» **Problem details**:
Copy every line of the entries that has the string "nach" in it.

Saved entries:

=== Section Start ===

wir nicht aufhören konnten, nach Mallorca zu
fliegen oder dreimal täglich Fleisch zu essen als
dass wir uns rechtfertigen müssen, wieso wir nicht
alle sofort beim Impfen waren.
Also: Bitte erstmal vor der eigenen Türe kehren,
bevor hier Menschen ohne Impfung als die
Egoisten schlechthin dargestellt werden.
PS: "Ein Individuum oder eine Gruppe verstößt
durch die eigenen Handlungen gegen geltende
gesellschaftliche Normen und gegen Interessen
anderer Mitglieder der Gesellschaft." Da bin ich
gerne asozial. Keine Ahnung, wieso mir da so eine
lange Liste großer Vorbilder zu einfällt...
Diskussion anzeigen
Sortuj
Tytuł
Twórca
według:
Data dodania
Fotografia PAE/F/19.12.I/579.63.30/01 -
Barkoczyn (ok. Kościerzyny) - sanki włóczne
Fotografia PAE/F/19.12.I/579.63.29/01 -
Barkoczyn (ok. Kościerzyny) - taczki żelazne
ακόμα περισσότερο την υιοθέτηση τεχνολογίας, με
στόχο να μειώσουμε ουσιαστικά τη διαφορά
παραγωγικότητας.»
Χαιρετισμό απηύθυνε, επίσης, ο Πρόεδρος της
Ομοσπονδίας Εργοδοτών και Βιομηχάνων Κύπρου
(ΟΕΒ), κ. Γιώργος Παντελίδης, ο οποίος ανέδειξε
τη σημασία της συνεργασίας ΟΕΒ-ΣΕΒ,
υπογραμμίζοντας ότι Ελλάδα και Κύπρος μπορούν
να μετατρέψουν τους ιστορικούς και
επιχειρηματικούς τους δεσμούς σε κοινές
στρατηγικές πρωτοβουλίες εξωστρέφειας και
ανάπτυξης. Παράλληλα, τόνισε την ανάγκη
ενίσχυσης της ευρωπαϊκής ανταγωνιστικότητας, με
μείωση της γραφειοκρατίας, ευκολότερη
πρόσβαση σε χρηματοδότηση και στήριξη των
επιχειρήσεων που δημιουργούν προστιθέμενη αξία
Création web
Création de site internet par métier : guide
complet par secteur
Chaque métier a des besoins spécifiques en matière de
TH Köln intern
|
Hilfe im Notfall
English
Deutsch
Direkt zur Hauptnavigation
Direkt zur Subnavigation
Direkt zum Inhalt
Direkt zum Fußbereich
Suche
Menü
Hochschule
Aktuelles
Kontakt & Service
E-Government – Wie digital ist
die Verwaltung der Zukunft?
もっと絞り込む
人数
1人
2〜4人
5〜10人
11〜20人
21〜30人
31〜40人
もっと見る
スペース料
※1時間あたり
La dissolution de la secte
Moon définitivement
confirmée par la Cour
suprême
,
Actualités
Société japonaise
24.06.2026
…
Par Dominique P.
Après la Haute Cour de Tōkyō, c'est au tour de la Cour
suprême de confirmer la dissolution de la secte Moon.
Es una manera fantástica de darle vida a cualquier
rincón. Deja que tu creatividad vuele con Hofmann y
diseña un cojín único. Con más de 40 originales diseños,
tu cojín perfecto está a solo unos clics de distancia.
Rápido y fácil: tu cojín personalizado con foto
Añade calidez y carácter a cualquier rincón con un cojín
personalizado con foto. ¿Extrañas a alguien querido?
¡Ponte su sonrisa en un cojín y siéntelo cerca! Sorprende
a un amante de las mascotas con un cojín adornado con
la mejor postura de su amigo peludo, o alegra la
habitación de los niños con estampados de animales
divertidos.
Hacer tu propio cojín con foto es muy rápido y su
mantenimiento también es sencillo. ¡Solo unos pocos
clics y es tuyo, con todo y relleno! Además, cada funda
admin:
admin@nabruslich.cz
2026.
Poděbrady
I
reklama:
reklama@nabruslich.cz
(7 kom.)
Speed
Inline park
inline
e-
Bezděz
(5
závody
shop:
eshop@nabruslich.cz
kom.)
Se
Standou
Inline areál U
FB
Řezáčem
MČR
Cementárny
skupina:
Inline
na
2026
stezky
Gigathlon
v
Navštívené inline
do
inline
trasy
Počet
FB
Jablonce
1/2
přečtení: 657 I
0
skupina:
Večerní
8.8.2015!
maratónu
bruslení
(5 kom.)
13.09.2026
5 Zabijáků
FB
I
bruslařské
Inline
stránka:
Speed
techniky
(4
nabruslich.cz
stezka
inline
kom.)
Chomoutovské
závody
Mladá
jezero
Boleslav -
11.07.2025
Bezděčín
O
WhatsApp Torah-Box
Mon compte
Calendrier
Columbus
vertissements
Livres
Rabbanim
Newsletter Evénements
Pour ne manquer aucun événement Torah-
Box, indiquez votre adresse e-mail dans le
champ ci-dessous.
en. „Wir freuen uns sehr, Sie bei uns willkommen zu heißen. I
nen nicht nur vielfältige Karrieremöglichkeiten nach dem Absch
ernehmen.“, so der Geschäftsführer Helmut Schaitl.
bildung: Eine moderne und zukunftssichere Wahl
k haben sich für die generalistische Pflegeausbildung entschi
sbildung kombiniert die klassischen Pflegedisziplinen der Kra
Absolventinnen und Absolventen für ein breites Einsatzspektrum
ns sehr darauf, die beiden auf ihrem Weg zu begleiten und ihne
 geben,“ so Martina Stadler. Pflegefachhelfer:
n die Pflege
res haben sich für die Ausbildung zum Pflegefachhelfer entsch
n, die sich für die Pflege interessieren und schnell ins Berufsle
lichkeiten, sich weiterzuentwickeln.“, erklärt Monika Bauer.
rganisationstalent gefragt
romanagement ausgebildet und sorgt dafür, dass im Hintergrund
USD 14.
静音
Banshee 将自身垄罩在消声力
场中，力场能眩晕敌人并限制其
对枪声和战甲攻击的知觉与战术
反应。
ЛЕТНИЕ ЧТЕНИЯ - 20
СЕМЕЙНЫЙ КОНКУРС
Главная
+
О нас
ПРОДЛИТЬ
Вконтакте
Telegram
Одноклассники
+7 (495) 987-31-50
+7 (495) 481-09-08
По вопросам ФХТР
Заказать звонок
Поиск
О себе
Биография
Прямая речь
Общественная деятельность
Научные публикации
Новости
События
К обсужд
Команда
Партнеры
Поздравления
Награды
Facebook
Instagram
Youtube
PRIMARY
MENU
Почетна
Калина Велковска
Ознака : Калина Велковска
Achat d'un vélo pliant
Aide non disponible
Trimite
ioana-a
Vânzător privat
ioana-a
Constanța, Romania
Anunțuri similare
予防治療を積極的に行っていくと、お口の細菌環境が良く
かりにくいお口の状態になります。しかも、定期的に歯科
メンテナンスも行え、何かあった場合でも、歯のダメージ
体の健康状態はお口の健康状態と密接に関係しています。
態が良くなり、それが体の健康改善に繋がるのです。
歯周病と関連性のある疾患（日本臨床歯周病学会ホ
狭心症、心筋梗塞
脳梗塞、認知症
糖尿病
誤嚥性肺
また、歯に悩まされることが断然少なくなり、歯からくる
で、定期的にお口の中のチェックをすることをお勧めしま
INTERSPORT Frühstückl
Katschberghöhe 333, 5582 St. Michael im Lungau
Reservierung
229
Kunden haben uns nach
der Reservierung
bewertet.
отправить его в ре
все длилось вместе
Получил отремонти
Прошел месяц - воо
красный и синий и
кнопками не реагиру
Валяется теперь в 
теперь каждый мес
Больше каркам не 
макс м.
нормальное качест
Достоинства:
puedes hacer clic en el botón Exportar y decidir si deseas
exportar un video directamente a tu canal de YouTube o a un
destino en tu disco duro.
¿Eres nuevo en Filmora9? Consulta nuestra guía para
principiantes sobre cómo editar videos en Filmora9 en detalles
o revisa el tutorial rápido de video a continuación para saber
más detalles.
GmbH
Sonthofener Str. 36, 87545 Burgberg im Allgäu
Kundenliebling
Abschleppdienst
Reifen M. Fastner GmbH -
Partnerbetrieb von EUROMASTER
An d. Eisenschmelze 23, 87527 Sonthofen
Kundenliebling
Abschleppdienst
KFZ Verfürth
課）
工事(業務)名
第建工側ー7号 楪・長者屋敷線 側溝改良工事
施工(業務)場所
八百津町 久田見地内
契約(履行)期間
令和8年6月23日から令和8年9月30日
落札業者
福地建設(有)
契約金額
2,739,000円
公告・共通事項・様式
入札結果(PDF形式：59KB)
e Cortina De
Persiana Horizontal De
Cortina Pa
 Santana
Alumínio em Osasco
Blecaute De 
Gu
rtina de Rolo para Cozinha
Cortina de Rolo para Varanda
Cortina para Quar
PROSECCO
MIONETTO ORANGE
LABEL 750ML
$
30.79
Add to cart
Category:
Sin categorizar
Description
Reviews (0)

=== Section End ===

» **Output of the exercise**:
wir nicht aufhören konnten, nach Mallorca zu
nen nicht nur vielfältige Karrieremöglichkeiten nach dem Absch
Kunden haben uns nach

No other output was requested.